**Exercise input**
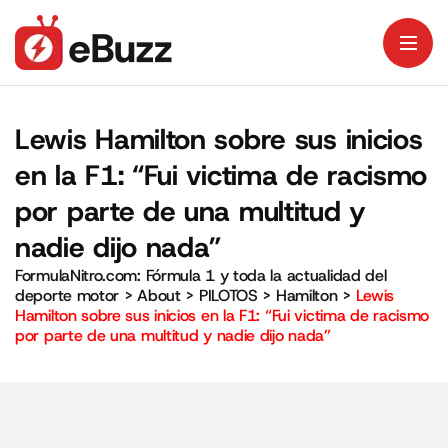
Lewis Hamilton sobre sus inicios
en la F1: “Fui victima de racismo
por parte de una multitud y
nadie dijo nada”
FormulaNitro.com: Fórmula 1 y toda la actualidad del
deporte motor
>
About
>
PILOTOS
>
Hamilton
>
Lewis
Hamilton sobre sus inicios en la F1: “Fui victima de racismo
por parte de una multitud y nadie dijo nada”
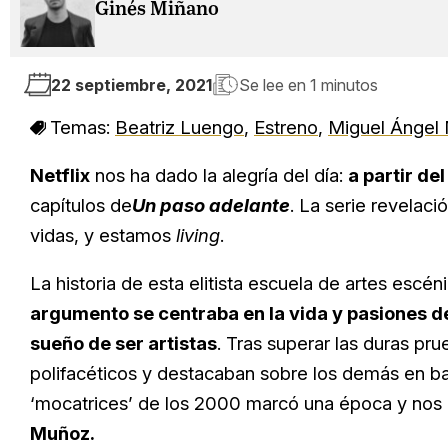
Ginés Miñano
22 septiembre, 2021
Se lee en
1 minutos
Temas:
Beatriz Luengo
,
Estreno
,
Miguel Ángel
Netflix
nos ha dado la alegría del día:
a partir de
capítulos de
Un paso adelant
e
. La serie revelac
vidas, y estamos
living
.
La historia de esta elitista escuela de artes escén
argumento se centraba en la vida y pasiones d
sueño de ser artistas
. Tras superar las duras p
polifacéticos y destacaban sobre los demás en bai
‘mocatrices’ de los 2000 marcó una época y nos 
Muñoz.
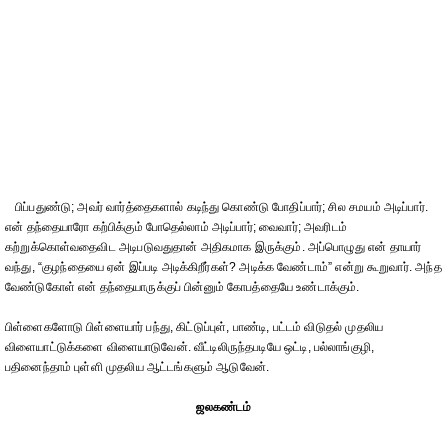
பிப்பதுண்டு; அவர் வார்த்தைகளால் கடிந்து கொண்டு போதிப்பார்; சில சமயம் அடிப்பார்.
என் தந்தையாரோ கற்பிக்கும் போதெல்லாம் அடிப்பார்; வைவார்; அவரிடம்
கற்றுக்கொள்வதைவிட அடிபடுவதுதான் அதிகமாக இருக்கும். அப்பொழுது என் தாயார்
வந்து, “குழந்தையை ஏன் இப்படி அடிக்கிறீர்கள்? அடிக்க வேண்டாம்” என்று கூறுவார். அந்த
வேண்டுகோள் என் தந்தையாருக்குப் பின்னும் கோபத்தையே உண்டாக்கும்.
பிள்ளைகளோடு பிள்ளையார் பந்து, கிட்டுப்புள், பாண்டி, பட்டம் விடுதல் முதலிய
விளையாட்டுக்களை விளையாடுவேன். வீட்டிலிருந்தபடியே ஒட்டி, பல்லாங்குழி,
பதினைந்தாம் புள்ளி முதலிய ஆட்டங்களும் ஆடுவேன்.
ஜலகண்டம்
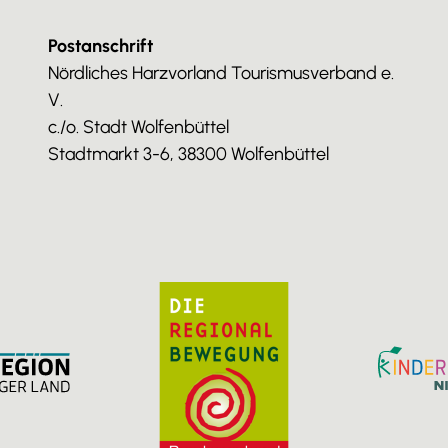
Postanschrift
Nördliches Harzvorland Tourismusverband e.
V.
c./o. Stadt Wolfenbüttel
Stadtmarkt 3-6, 38300 Wolfenbüttel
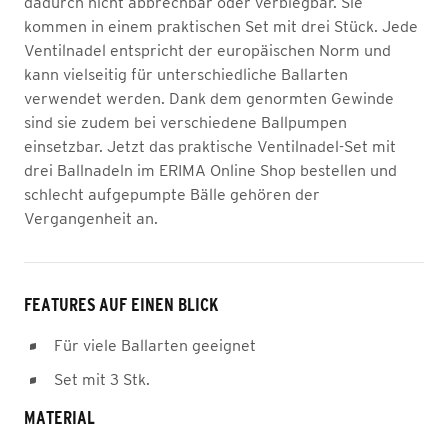
dadurch nicht abbrechbar oder verbiegbar. Sie
kommen in einem praktischen Set mit drei Stück. Jede
Ventilnadel entspricht der europäischen Norm und
kann vielseitig für unterschiedliche Ballarten
verwendet werden. Dank dem genormten Gewinde
sind sie zudem bei verschiedene Ballpumpen
einsetzbar. Jetzt das praktische Ventilnadel-Set mit
drei Ballnadeln im ERIMA Online Shop bestellen und
schlecht aufgepumpte Bälle gehören der
Vergangenheit an.
FEATURES AUF EINEN BLICK
Für viele Ballarten geeignet
Set mit 3 Stk.
MATERIAL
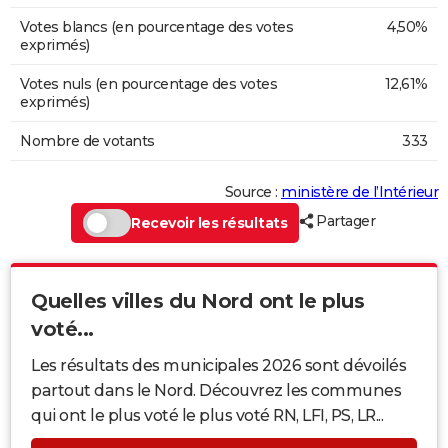
Votes blancs (en pourcentage des votes
4,50%
exprimés)
Votes nuls (en pourcentage des votes
12,61%
exprimés)
Nombre de votants
333
Source :
ministère de l’Intérieur
Partager
Recevoir les résultats
Quelles villes du Nord ont le plus
voté...
Les résultats des municipales 2026 sont dévoilés
partout dans le Nord. Découvrez les communes
qui ont le plus voté le plus voté RN, LFI, PS, LR...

**What you should do**
Turn the text from all the items above into a JSON list of strings, with one string for each line and no blank lines. Leave out the pictures.

**Response to the exercise**
[
  "Lewis Hamilton sobre sus inicios",
  "en la F1: “Fui victima de racismo",
  "por parte de una multitud y",
  "nadie dijo nada”",
  "FormulaNitro.com: Fórmula 1 y toda la actualidad del",
  "deporte motor",
  ">",
  "About",
  ">",
  "PILOTOS",
  ">",
  "Hamilton",
  ">",
  "Lewis",
  "Hamilton sobre sus inicios en la F1: “Fui victima de racismo",
  "por parte de una multitud y nadie dijo nada”",
  "Ginés Miñano",
  "22 septiembre, 2021",
  "Se lee en",
  "1 minutos",
  "Temas:",
  "Beatriz Luengo",
  ",",
  "Estreno",
  ",",
  "Miguel Ángel",
  "Netflix",
  "nos ha dado la alegría del día:",
  "a partir de",
  "capítulos de",
  "Un paso adelant",
  "e",
  ". La serie revelac",
  "vidas, y estamos",
  "living",
  ".",
  "La historia de esta elitista escuela de artes escén",
  "argumento se centraba en la vida y pasiones d",
  "sueño de ser artistas",
  ". Tras superar las duras p",
  "polifacéticos y destacaban sobre los demás en bai",
  "‘mocatrices’ de los 2000 marcó una época y nos ",
  "Muñoz.",
  "பிப்பதுண்டு; அவர் வார்த்தைகளால் கடிந்து கொண்டு போதிப்பார்; சில சமயம் அடிப்பார்.",
  "என் தந்தையாரோ கற்பிக்கும் போதெல்லாம் அடிப்பார்; வைவார்; அவரிடம்",
  "கற்றுக்கொள்வதைவிட அடிபடுவதுதான் அதிகமாக இருக்கும். அப்பொழுது என் தாயார்",
  "வந்து, “குழந்தையை ஏன் இப்படி அடிக்கிறீர்கள்? அடிக்க வேண்டாம்” என்று கூறுவார். அந்த",
  "வேண்டுகோள் என் தந்தையாருக்குப் பின்னும் கோபத்தையே உண்டாக்கும்.",
  "பிள்ளைகளோடு பிள்ளையார் பந்து, கிட்டுப்புள், பாண்டி, பட்டம் விடுதல் முதலிய",
  "விளையாட்டுக்களை விளையாடுவேன். வீட்டிலிருந்தபடியே ஒட்டி, பல்லாங்குழி,",
  "பதினைந்தாம் புள்ளி முதலிய ஆட்டங்களும் ஆடுவேன்.",
  "ஜலகண்டம்",
  "Postanschrift",
  "Nördliches Harzvorland Tourismusverband e.",
  "V.",
  "c./o. Stadt Wolfenbüttel",
  "Stadtmarkt 3-6, 38300 Wolfenbüttel",
  "dadurch nicht abbrechbar oder verbiegbar. Sie",
  "kommen in einem praktischen Set mit drei Stück. Jede",
  "Ventilnadel entspricht der europäischen Norm und",
  "kann vielseitig für unterschiedliche Ballarten",
  "verwendet werden. Dank dem genormten Gewinde",
  "sind sie zudem bei verschiedene Ballpumpen",
  "einsetzbar. Jetzt das praktische Ventilnadel-Set mit",
  "drei Ballnadeln im ERIMA Online Shop bestellen und",
  "schlecht aufgepumpte Bälle gehören der",
  "Vergangenheit an.",
  "FEATURES AUF EINEN BLICK",
  "Für viele Ballarten geeignet",
  "Set mit 3 Stk.",
  "MATERIAL",
  "Votes blancs (en pourcentage des votes",
  "4,50%",
  "exprimés)",
  "Votes nuls (en pourcentage des votes",
  "12,61%",
  "exprimés)",
  "Nombre de votants",
  "333",
  "Source :",
  "ministère de l’Intérieur",
  "Partager",
  "Recevoir les résultats",
  "Quelles villes du Nord ont le plus",
  "voté...",
  "Les résultats des municipales 2026 sont dévoilés",
  "partout dans le Nord. Découvrez les communes",
  "qui ont le plus voté le plus voté RN, LFI, PS, LR..."
]